As you can also see from Figure 7-5, using savepoint techniques for recovery provides more flexibility than nested queries. For example, when completing the Tk3 transaction, you can roll back to the state of savepoint S2. In a nested query hierarchy, this is not allowed. However, using savepoint techniques to simulate nested transactions is somewhat different from nested queries in terms of lock holding. When using savepoint techniques to simulate nested transactions, the user cannot choose which locks need to be inherited by the quilt transaction and which locks need to be retained by the parent transaction. This means that no matter how many savepoints there are, all locked objects can be retrieved and accessed. In nested queries, different subtransactions hold different locks on database objects. For example, if you have a parent transaction P1 that holds exclusive locks on objects X and Y, and you want to start a call to child transaction P1, then the parent transaction P1 can either pass no locks, pass all locks, or pass only one exclusive lock.

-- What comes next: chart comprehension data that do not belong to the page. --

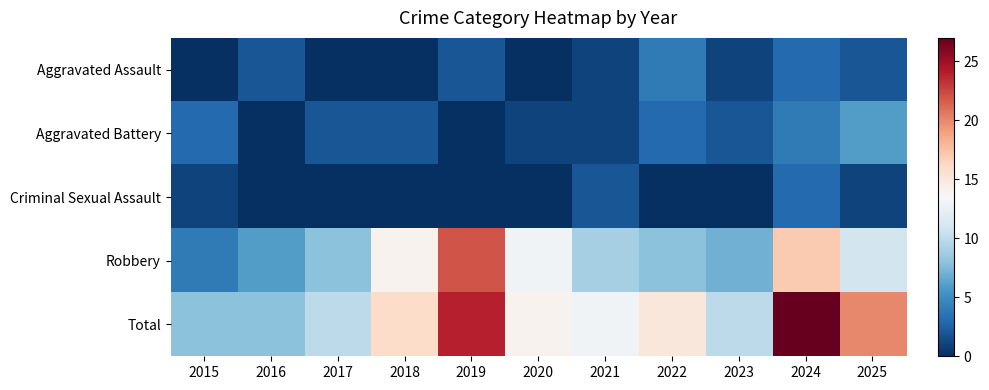

Reading left to right, transcribe all the data shown in this chart.

Aggravated Assault: 2015=0	2016=2	2017=0	2018=0	2019=2	2020=0	2021=1	2022=4	2023=1	2024=3	2025=2
Aggravated Battery: 2015=3	2016=0	2017=2	2018=2	2019=0	2020=1	2021=1	2022=3	2023=2	2024=4	2025=6
Criminal Sexual Assault: 2015=1	2016=0	2017=0	2018=0	2019=0	2020=0	2021=2	2022=0	2023=0	2024=3	2025=1
Robbery: 2015=4	2016=6	2017=8	2018=14	2019=22	2020=13	2021=9	2022=8	2023=7	2024=17	2025=11
Total: 2015=8	2016=8	2017=10	2018=16	2019=24	2020=14	2021=13	2022=15	2023=10	2024=27	2025=20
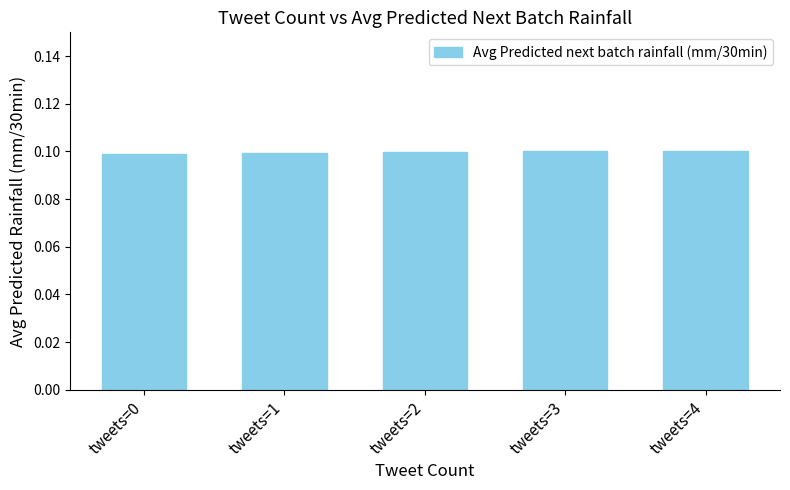

What is the sum of all values?

0.5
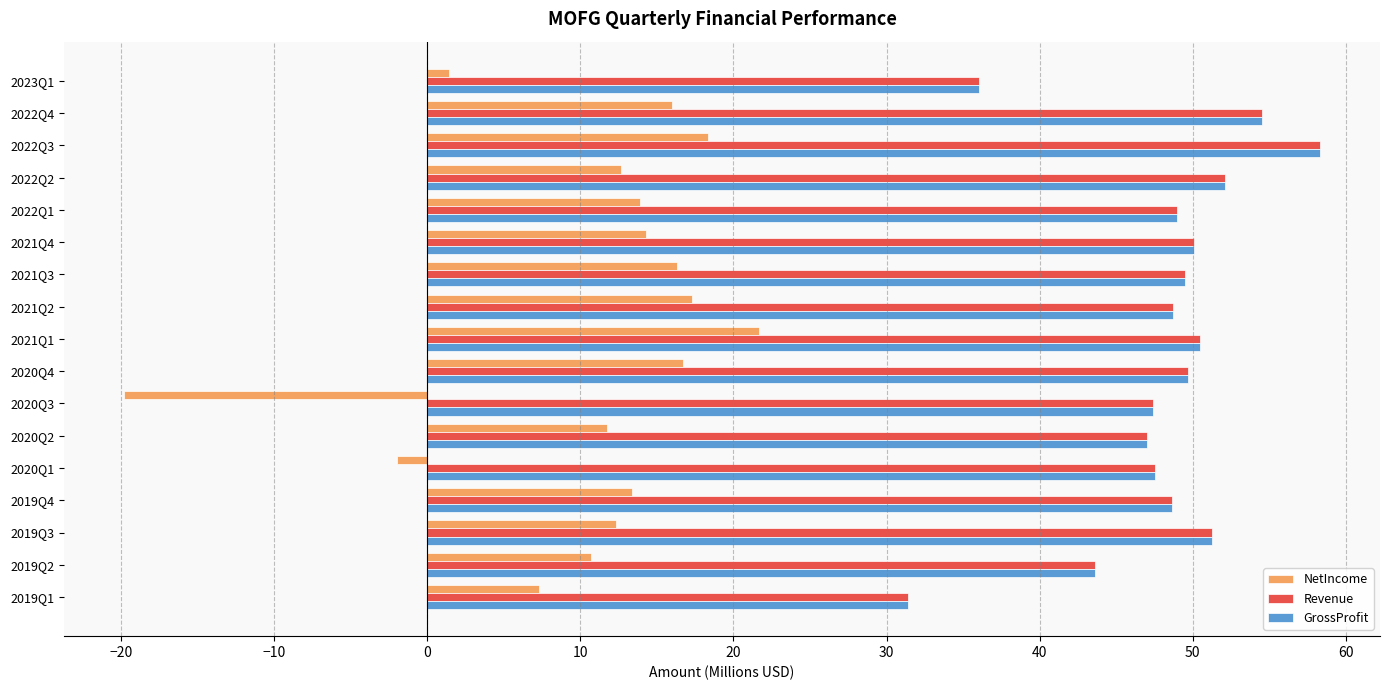

What is the spread (max minus min) of values at 2022Q2?

39.5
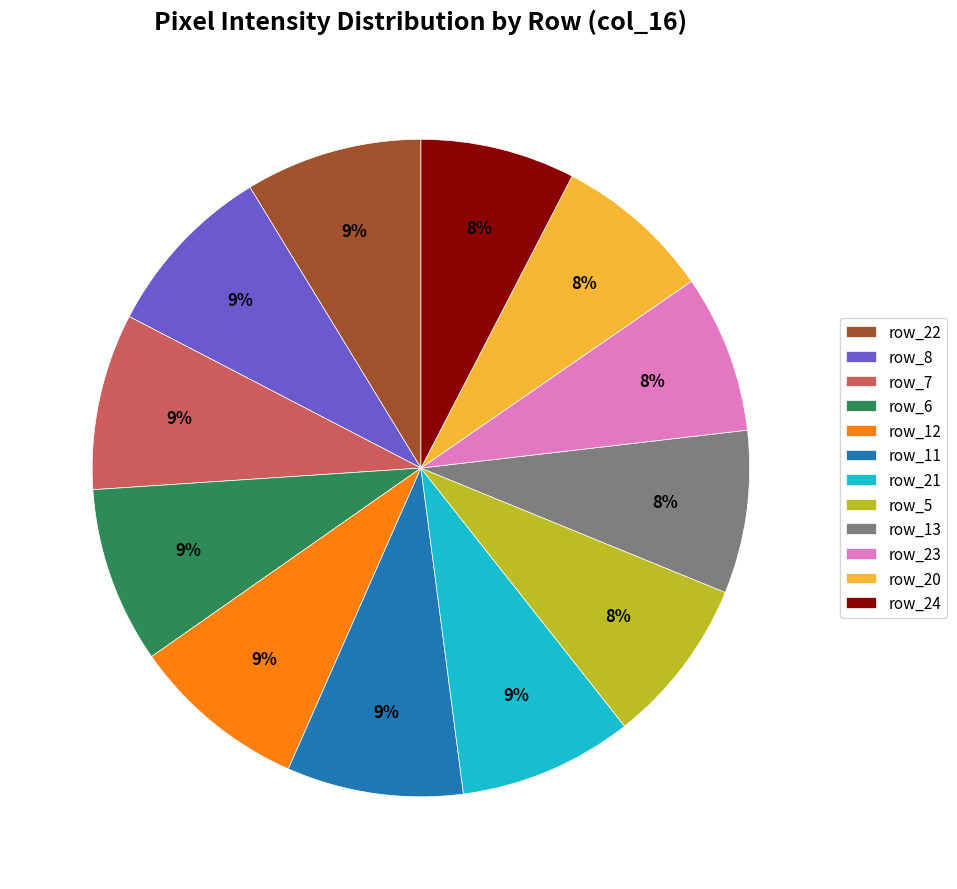

Which has a higher value, row_8 or row_24?

row_8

When the child transaction P1 also holds the exclusive locks of object Z, the parent transaction P1 holds the exclusive locks of X, Y, and Z through counter-inheritance. If a subtransaction P2 is called again, it can choose to pass the lock already held there. However, if the system supports parallel execution of individual sub-transactions within nested transactions, in this case, flat transactions with savepoints to simulate nested transactions are impractical. This is another reflection of the need for truly supported nested transactions in order to achieve parallelism between transactions. Distributed Transactions are typically flat Transactions that run in a Distributed environment and therefore need to access different nodes in the network based on where the data is located. For example, the cardholder transfers 10,000 yuan from the savings card of China Merchants Bank to the savings card of Industrial and Commercial Bank of China. In this case, the ATM machine can be regarded as node A, the background database of China Merchants Bank as node B, and the background database of INDUSTRIAL and Commercial Bank of China as C. This transfer operation can be divided into the following steps:

  1. Node A sends the transfer command
  2. Node B subtracts 10000 from the balance in the savings card.
  3. Node C executes the balance in the savings card plus 10000
  4. Node A notifies the user that the operation is complete or node A notifies the user that the operation fails.

A distributed transaction is required because node A cannot call A single database to complete the task. It needs to access the databases of two nodes in the network, and the transactions performed in the databases of each node are flat. For distributed transactions, ACID properties are also required, and either all occur or all fail. For the example above, if any of the steps 2) or 3) fails, the entire distributed transaction will be rolled back. Otherwise, the results would have been terrible. For InnoDB storage engine, it supports flat transactions, transactions with savepoints, chained transactions, and distributed transactions. Nested transactions are not natively supported, so the MySQL database or InnoDB storage engine is helpless for users who need parallel transactions. However, users can still simulate serial nested transactions through transactions with savepoints.